Shhhh. Be very, very quiet. It’s election night and I’m trying to go unnoticed.

Earlier, at about 4 p.m., an editor scuttled over to my desk holding two sheets of paper. On either side of her stood burly men in white coats, each with meaty arms crossed. These hulking strangers were in attendance in case I lost control.

I wasn’t concerned about the burly men. I was concerned about those sheets of paper. Printed on them were elaborate grids and various data written in a text from another galaxy. Information about charters, and candidates; referendums and wards. There were blank spaces where numbers would need to be scrawled by some hapless schmuck who would be coerced into…

Light dawned. I tried to rise rocket-like from my desk and flee, but the burly men held me fast. Actually, it was the editor who did it. In my defense, she is a freakishly strong woman.
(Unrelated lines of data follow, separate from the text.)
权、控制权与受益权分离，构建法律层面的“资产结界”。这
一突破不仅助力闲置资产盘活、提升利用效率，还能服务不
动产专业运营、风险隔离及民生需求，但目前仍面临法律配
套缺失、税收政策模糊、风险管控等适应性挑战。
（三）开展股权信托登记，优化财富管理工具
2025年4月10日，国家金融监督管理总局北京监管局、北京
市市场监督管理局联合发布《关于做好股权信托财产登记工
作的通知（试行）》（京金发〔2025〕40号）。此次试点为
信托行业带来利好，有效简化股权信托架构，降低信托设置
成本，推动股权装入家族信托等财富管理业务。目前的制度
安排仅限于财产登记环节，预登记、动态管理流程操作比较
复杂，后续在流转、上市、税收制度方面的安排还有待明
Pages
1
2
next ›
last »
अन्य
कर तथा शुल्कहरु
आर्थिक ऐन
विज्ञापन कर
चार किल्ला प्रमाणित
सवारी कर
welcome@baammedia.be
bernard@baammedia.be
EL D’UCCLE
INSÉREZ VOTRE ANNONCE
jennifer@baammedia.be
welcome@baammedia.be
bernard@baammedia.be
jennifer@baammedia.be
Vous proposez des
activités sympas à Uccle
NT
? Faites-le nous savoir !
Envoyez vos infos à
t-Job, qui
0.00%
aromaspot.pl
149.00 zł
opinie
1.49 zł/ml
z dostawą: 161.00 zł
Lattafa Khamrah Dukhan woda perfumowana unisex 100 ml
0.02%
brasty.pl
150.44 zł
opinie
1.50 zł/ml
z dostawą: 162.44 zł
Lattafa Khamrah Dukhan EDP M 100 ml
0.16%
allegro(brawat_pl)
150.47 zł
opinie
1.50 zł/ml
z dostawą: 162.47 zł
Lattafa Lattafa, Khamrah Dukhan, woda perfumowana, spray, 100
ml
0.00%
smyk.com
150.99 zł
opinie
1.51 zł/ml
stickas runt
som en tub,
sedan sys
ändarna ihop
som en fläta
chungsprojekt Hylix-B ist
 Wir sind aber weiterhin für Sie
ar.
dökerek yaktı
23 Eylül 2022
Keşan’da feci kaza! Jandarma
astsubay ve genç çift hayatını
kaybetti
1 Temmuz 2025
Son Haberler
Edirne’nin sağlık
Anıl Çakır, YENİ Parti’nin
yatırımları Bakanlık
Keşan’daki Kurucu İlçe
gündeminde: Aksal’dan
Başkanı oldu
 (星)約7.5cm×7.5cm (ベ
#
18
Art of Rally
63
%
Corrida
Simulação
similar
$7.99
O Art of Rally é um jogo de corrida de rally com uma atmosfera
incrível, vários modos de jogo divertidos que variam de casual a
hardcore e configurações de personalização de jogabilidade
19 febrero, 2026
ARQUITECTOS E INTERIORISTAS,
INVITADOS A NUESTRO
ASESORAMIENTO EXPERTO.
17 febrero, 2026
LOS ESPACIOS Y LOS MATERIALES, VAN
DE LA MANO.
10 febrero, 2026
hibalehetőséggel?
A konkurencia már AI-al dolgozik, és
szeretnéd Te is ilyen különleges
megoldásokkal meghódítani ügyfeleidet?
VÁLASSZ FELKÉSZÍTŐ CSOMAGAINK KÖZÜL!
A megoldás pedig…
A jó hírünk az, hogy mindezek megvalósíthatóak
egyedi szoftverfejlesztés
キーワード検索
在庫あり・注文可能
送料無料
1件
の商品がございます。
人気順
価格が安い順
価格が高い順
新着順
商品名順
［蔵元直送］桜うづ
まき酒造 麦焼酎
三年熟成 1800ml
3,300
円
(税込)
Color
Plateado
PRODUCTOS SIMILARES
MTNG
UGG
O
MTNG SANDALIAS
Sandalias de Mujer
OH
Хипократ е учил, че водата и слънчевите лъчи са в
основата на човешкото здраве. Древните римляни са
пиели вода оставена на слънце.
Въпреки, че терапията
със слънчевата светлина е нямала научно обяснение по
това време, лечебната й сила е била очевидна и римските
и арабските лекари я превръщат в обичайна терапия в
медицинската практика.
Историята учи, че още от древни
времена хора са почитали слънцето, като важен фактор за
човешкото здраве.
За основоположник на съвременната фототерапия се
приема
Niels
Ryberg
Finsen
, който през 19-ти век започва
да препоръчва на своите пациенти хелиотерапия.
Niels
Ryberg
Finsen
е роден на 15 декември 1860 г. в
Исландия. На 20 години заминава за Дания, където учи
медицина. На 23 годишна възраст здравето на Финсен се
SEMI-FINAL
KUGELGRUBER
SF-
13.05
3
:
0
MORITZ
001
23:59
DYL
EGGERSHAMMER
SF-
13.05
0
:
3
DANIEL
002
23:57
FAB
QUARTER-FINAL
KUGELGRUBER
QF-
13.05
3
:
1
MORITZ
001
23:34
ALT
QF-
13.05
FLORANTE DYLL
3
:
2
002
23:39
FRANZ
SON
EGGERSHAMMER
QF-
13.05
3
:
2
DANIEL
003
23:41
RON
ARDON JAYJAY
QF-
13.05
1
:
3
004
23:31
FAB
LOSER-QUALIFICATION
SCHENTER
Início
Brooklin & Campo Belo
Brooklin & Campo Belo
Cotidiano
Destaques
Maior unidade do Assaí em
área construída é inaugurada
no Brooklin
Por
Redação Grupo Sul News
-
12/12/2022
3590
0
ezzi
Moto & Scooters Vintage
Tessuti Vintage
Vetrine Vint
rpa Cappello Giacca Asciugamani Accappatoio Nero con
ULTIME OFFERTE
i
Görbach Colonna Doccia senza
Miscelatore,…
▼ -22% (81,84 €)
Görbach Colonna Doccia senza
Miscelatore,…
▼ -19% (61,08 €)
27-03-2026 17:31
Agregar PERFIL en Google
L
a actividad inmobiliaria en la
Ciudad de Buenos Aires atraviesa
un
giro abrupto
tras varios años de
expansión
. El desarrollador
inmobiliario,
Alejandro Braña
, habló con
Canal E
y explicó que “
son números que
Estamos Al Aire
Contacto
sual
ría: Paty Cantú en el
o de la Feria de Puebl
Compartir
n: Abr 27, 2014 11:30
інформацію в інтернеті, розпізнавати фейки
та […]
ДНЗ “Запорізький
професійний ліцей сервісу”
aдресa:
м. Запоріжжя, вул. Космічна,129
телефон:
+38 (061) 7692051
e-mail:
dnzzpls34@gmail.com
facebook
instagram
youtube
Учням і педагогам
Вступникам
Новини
So, I would have to go over to the polls and collect numbers. This would mean waiting agonizing hours in a city building for the figures to trickle out like frozen fish guts rolling up a hill. It would mean going into a web of elbows belonging to other reporters who want those numbers more than their next breaths. It would mean being involved in the slowest part of the political machine and hating every minute.

I’ll admit I wept a little, and without shame. But I never gave up. Maybe, I thought. Maybe there would be mayhem in the streets, and I would be freed from the mind-freezing task of collecting numbers. Why, a downtown block could go up in flames. A madman could run amok with a chain saw or a spork. An elephant could escape from a passing rig and stomp through Kennedy Park.

I was indulging in such fantasies when another editor (this place crawls with the things, like beetles under a log) snuck over to my desk. She tied a half-dozen red, white and blue balloons to the back of my desk and then crept away, like an alley cat who has marked her territory.

Try forgetting about Election Day when balloons assail you every time you turn your head. I attempted to roll back into my elephant fantasy (after all other means had failed to subdue the rampaging beast, the intrepid reporter LaFlamme launched himself onto the back of the giant and wrestled the bewildered pachyderm to the…)

Some wit who saw that I was deep in daydream passed by my desk and punctured a balloon directly behind my head. The explosion was deafening. And yet, my first impulse was not one of fear, oh no. It was this: “Wahoo! I’m getting shot at! This will surely get me out of going to the polls!”

The wit rushed away giggling and the dead balloon lay on the floor, as deflated as my hopes for a poll free evening. And then the hour came, and it was time for me to go. I moped my way over to Auburn City Hall to collect the numbers. I sulked my way up the spiffy new stairs (I didn’t break anything, so don’t blame me if stuff starts collapsing) and went inside.

One of our other reporters was there and met me inside. He had the numbers well under control, he told me. I was not needed. Which was a fine thing because I had forgotten those sheets of paper with the grids and the alien text.

I buzzed over into Lewiston and entered the more aesthetically pleasing city building. Our reporter there was peering up at the numbers. With no sweat on his brow, he was punching them into a palm pilot. Me, I held a ragged notebook and a pen that was almost out of ink. I was not needed there.

I’ve said it before and I’ll say it again. I’m essentially ballast on Election Day. For most reporters, it’s Super Bowl Sunday. For me, it’s a night to mope around and wait for something to ignite. Nothing ever does. My big job is to listen to the scanner and try not to annoy the political reporters working under intense deadlines.

But I’ll admit something now that I will never admit again. I do get a certain thrill working election night. It’s a vicarious thrill. I wander around and watch the others in the unrestrained madness of the moment. They shout numbers, information about candidates, late-breaking developments and things I don’t understand across the newsroom. Tempers rise up and then smooth when sheets of paper are delivered. People who don’t normally cuss are swearing like sailors. In short, it’s the way a newsroom should feel. It’s as though lightening struck the roof of the building and all the inhabitants buzz with electricity of it. It’s journalism at its finest.

As I write, most of the numbers are in. The swearing and screaming has mostly come to an end. I’m watching the reporters and editors and clerks wind down like drunks at the end of the hard-drinking night. And I’m still remaining very, very quiet. Because I could always be asked to do something at the last minute, and shreds of those two sheets of paper lie scattered on the floor at my feet with the corpse of the dead balloon.